Hönig told Ars that breaking Glaze was "simple." His team found that "low-effort and 'off-the-shelf' techniques"—such as image upscaling, "using a different finetuning script" when training AI on new data, or "adding Gaussian noise to the images before training"—"are sufficient to create robust mimicry methods that significantly degrade existing protections."
Sometimes, these attack techniques must be combined, but Hönig's team warned that a motivated, well-resourced art forger might try a variety of methods to break protections like Glaze. Hönig said that thieves could also just download glazed art and wait for new techniques to come along, then quietly break protections while leaving no way for the artist to intervene, even if an attack is widely known. This is why his team discourages uploading any art you want protected online.
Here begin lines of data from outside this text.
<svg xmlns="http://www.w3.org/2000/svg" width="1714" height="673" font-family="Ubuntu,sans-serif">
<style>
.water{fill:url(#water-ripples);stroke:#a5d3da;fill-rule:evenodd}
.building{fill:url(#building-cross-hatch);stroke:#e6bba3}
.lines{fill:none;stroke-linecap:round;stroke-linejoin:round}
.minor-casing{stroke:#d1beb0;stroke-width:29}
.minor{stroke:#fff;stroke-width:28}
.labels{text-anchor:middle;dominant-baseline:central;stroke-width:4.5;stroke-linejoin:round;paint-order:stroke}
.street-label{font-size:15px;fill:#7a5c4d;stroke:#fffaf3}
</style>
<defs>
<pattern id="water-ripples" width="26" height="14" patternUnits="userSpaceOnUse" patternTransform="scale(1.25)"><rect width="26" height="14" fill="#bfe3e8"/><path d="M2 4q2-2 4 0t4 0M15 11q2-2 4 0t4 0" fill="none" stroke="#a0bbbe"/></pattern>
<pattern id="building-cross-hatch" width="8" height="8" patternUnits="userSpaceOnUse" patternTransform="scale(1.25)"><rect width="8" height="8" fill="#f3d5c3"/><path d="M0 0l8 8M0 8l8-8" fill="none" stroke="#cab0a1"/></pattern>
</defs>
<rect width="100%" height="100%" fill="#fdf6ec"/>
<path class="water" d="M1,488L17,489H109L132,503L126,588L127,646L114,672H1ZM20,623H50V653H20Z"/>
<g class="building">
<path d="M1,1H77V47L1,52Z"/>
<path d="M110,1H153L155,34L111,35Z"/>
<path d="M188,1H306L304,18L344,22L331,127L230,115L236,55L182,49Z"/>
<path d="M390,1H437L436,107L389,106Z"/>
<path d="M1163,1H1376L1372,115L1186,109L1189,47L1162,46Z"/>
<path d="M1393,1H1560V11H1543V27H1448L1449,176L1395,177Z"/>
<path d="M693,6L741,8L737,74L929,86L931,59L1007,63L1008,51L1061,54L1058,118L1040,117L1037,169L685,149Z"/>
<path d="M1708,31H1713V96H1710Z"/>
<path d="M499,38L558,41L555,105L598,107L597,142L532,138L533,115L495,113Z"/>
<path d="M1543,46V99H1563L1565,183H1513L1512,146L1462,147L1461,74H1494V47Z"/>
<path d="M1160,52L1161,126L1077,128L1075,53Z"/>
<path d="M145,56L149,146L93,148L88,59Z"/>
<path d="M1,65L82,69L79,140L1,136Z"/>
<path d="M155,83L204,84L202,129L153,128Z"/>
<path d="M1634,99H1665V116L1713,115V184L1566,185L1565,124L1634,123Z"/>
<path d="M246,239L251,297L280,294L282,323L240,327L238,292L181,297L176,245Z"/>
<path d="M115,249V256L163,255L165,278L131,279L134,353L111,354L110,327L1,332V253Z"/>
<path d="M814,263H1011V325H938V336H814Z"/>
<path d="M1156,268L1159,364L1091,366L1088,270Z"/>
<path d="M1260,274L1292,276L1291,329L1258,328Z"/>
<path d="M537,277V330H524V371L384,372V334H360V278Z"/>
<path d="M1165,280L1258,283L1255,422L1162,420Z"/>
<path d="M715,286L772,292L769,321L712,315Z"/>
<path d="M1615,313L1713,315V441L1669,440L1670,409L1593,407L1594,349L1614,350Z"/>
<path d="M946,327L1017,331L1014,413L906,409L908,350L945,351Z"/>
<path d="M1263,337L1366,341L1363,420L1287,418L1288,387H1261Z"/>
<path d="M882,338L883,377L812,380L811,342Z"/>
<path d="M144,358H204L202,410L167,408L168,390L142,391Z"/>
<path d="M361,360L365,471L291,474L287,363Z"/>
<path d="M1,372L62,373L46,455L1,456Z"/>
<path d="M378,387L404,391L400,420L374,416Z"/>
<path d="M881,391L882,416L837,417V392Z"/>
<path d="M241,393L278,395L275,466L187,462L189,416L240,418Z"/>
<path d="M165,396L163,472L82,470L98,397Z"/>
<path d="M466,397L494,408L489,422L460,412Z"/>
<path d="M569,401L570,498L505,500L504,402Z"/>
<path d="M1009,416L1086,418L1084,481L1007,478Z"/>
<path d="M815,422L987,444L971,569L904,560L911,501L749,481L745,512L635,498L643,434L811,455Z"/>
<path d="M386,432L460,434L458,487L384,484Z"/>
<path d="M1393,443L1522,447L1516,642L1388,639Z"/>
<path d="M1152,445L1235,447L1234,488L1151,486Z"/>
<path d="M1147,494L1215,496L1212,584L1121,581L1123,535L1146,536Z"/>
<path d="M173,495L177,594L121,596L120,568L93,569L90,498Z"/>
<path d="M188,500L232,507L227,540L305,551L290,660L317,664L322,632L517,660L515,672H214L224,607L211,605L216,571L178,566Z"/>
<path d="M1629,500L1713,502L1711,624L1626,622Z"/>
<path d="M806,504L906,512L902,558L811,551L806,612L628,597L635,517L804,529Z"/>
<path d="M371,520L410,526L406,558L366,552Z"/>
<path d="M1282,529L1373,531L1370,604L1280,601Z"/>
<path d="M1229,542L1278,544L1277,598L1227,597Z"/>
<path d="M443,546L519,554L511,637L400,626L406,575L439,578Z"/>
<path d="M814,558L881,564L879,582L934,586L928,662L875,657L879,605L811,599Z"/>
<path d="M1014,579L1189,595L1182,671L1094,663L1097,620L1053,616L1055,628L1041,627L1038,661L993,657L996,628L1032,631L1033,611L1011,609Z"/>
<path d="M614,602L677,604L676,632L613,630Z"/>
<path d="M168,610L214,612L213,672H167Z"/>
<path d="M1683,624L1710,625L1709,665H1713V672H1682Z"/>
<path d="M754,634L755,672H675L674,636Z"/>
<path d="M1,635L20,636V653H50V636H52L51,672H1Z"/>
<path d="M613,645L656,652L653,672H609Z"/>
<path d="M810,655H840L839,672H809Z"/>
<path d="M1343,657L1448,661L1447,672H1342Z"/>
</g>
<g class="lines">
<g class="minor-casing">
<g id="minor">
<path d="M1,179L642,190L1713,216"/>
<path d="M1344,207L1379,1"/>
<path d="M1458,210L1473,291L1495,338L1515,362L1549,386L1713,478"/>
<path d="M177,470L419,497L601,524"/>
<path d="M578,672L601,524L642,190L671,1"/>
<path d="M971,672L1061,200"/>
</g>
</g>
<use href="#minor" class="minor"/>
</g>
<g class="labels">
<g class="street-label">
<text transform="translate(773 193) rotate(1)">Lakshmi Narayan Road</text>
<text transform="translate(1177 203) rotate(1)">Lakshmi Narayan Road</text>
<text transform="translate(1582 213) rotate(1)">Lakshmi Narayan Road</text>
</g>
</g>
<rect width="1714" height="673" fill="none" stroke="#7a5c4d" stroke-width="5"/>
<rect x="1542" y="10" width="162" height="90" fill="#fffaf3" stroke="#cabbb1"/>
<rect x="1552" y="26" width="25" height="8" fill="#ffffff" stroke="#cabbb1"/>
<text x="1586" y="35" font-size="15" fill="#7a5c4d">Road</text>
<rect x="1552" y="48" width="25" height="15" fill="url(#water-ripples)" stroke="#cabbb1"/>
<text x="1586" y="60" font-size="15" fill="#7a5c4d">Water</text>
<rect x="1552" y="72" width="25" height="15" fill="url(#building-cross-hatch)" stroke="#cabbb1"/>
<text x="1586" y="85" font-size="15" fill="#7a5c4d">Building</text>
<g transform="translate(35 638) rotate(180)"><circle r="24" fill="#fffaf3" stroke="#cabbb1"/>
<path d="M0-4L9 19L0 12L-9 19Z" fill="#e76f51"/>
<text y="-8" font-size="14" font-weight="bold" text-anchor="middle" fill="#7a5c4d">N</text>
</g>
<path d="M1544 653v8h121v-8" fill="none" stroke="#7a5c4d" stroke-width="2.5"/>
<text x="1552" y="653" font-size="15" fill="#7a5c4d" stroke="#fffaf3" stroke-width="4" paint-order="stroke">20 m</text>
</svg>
Ultimately, Hönig's team's attack works by simply removing the adversarial noise that Glaze adds to images, making it once again possible to train an AI model on the art. They described four methods of attack that they claim worked to remove mimicry protections provided by popular tools, including Glaze, Mist, and Anti-DreamBooth. Three were considered "more accessible" because they don't require technical expertise. The fourth was more complex, leveraging algorithms to detect protections and purify the image so that AI can train on it.
Don't turn this thread into a debate about AI art or those tools, i'm just sharing because i know people here used those tools on their stuff but sadly, like all "protection", it was only a matter of time until flaws were found so I think it's useful to be aware of them.